• **WHAT TO DO**:
a - Reproduce the part of the passage on car sound deadening that opens with the words containing "Welcome to Sound" and closes with "of the panels.".
b - Write out the listing exactly, from its first line through the line containing "color correction: highlights", including that line.

• **TEXT SEGMENT**:
+ + +
I have a stripped down ex-track car that I plan to get as quiet as possible. It will be quite some time before I'm at this phase of my project, but I went down a rabbit hole of research this morning, and I figured I'd put it here for reference.

I see a lot of projects that throw layers of Dynamat over everything or spray in Lizard Skin, which was my plan. I read around a bit, and it seems that Dynamat only solves one of several issues with noise, and the Lizard Skin's main sound-proofing quality is simply mass and the ability to get into cracks and what not. They both do something, but are perhaps not optimal. I'm also not sure I want to spray a bunch of adhesive in the interior, but hell, my carpets are currently glued in, so maybe it's not a big deal.

I read a lot on Don Sambrook's website, wherein he discusses a three-pronged approach to reducing cabin noise. A lot of this is probably overkill (it depends on your goals), but stripping and rust-proofing the interior is the most annoying part of my interior project, so it makes sense for me to investigate noise reduction and thermal insulation while I'm getting in there. :

Welcome to Sound Deadener Showdown | Sound Deadener Showdown


1) CLD - Add a small amount of damping material in the flat spots to reduced the resonance of metal panels.

2) CCF - Add a gasket layer over everything to decouple the barrier from the vibration of the panels.

3) MLV - Add a barrier layer over everything to block the sound with mass.
+ + +
• **SOURCE RECORDS**:
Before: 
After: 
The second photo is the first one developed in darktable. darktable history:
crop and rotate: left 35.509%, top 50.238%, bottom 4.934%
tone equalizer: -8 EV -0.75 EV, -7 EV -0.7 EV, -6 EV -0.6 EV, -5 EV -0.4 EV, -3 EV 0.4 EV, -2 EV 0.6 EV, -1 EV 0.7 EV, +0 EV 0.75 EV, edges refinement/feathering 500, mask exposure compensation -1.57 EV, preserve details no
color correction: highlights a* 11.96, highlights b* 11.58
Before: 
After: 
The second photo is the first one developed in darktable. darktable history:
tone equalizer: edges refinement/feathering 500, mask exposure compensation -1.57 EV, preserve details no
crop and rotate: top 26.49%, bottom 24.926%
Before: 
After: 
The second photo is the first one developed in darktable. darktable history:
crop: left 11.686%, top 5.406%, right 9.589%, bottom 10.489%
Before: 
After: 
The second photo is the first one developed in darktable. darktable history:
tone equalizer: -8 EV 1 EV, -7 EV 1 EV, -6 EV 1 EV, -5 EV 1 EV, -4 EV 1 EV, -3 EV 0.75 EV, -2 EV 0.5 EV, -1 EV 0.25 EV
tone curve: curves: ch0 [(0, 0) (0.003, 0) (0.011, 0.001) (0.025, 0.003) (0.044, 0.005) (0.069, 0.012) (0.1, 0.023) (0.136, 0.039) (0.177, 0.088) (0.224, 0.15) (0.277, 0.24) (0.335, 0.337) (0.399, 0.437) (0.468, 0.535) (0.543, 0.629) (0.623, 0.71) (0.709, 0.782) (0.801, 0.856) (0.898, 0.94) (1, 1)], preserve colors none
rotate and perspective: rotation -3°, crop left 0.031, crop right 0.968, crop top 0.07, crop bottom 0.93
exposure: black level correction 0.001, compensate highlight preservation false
+ + +
• **SOLUTION LIST**:
a -
Welcome to Sound Deadener Showdown | Sound Deadener Showdown


1) CLD - Add a small amount of damping material in the flat spots to reduced the resonance of metal panels.

2) CCF - Add a gasket layer over everything to decouple the barrier from the vibration of the panels.

b -
Before: 
After: 
The second photo is the first one developed in darktable. darktable history:
crop and rotate: left 35.509%, top 50.238%, bottom 4.934%
tone equalizer: -8 EV -0.75 EV, -7 EV -0.7 EV, -6 EV -0.6 EV, -5 EV -0.4 EV, -3 EV 0.4 EV, -2 EV 0.6 EV, -1 EV 0.7 EV, +0 EV 0.75 EV, edges refinement/feathering 500, mask exposure compensation -1.57 EV, preserve details no
color correction: highlights a* 11.96, highlights b* 11.58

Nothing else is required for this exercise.